INTRODUCCIÓN
En los últimos 3 años (2020-2023), el mundo experimentó la pandemia por SARS-CoV-2, situación que no se vivía desde el siglo xiv, lo que afecta directamente a la población en cuanto a su salud y economía. En el ámbito de la salud, se ha visto afectada tanto en su esfera física como en la emocional, pues durante 2 años la atención se enfocó en salvar vidas, dejando a un lado la esfera afectiva, quedando particularmente vulnerables los adultos mayores1.

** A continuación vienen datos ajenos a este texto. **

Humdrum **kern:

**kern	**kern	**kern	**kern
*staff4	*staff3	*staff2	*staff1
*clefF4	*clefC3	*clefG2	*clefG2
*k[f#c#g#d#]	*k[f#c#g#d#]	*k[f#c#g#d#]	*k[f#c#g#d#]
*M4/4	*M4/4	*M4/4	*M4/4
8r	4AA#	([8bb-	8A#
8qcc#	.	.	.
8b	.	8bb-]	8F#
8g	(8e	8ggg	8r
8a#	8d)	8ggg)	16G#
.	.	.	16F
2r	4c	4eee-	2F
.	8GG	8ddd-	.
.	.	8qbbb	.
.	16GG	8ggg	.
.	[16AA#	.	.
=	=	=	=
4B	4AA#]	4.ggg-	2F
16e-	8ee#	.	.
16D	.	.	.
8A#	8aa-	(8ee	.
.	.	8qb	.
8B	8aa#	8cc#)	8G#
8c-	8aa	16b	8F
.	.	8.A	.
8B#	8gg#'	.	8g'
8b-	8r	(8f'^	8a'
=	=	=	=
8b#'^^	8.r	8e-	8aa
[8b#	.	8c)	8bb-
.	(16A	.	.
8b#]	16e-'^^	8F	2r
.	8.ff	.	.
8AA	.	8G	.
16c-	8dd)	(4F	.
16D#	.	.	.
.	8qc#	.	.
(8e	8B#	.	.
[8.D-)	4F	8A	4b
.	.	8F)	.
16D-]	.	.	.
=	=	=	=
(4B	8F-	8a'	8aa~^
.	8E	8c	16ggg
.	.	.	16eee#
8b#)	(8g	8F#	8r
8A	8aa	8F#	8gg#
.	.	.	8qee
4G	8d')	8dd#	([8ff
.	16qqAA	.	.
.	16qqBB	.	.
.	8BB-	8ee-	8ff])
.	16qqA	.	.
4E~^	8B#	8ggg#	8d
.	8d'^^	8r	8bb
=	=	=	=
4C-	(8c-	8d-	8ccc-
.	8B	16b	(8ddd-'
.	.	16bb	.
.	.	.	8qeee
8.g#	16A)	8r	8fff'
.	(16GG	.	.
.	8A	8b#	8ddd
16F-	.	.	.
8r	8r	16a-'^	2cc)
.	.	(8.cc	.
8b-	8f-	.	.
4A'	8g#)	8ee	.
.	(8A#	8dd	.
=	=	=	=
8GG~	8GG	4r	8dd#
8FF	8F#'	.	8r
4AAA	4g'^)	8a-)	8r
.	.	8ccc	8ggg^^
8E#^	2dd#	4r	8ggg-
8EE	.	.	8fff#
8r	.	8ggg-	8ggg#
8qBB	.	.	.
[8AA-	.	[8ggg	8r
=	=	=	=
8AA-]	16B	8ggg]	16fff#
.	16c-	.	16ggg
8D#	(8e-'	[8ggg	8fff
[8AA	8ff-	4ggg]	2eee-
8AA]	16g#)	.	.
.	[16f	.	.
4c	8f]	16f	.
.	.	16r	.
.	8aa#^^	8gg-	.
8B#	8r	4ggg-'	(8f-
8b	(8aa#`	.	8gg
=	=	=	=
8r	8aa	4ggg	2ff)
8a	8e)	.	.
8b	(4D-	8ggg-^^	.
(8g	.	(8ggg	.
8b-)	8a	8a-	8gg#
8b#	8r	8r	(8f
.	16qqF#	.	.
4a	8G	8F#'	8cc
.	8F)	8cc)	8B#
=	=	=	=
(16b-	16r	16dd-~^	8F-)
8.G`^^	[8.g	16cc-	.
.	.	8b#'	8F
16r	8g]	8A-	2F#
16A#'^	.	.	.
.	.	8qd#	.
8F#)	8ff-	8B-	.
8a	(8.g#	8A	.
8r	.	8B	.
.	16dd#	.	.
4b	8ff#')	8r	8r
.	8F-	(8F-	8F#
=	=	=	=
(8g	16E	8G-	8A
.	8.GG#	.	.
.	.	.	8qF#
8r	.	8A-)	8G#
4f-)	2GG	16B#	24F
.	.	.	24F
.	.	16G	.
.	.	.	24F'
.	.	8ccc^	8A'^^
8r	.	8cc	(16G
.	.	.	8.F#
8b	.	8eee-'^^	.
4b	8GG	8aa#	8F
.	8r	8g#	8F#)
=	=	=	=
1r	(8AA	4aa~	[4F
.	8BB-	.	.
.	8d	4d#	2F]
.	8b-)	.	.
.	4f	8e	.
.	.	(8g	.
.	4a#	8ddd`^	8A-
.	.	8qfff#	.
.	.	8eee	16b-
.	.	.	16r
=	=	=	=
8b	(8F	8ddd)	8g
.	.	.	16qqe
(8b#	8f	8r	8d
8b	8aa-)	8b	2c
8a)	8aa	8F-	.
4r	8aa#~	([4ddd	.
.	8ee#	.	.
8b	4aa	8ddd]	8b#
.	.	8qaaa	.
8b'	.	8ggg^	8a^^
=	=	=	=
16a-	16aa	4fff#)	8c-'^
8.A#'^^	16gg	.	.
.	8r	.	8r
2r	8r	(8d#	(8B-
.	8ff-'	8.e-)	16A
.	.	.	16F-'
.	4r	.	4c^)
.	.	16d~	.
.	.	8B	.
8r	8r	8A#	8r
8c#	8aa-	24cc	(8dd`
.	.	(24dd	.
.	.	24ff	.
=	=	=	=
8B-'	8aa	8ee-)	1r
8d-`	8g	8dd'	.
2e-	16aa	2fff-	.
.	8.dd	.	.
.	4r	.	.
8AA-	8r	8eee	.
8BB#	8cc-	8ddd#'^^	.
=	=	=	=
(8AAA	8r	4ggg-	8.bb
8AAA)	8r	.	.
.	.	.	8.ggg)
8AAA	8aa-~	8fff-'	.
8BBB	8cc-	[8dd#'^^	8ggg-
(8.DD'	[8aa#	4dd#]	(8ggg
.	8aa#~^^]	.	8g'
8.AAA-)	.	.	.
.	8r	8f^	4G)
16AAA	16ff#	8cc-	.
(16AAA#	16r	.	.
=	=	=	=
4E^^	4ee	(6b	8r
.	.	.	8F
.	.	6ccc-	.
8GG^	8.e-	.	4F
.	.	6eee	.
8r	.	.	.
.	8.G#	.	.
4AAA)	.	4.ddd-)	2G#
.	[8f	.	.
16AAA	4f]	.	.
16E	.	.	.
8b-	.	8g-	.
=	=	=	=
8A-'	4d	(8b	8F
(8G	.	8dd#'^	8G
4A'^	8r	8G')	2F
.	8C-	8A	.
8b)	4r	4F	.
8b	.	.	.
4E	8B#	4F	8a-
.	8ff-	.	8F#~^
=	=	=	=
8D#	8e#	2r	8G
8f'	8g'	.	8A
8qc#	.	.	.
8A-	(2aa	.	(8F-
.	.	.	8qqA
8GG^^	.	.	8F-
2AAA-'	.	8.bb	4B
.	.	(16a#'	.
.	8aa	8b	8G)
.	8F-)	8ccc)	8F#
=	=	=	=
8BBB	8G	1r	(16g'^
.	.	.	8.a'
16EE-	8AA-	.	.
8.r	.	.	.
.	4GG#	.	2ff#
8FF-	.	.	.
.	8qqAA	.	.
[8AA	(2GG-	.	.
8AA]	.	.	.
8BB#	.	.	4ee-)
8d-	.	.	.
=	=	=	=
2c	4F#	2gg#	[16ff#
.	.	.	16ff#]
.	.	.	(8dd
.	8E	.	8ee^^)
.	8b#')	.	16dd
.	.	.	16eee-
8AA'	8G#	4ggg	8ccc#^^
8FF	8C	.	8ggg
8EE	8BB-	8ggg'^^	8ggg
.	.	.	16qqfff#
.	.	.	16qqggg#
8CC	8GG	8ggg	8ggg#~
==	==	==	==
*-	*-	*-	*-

Chile, el 15 de mayo del 2020, entró en cuarentena2, y con ello se agudizó la problemática afectiva en las personas mayores, ya que durante 6 meses los mayores de 75 años no pudieron salir a la calle, lo que significó que quedaran aislados. En cuanto a las personas mayores de 60 años, el 50% vivía solo o con otra persona, que habitualmente era su pareja3,4. Esta situación es relevante, ya que la soledad es un constructo que hace referencia tanto a la soledad social como a la emocional, en que la primera, que aborda este estudio, hace referencia a una condición en que la persona sufre un malestar emocional al percibirse aislada, rechazada o incomprendida por las personas que le rodean5.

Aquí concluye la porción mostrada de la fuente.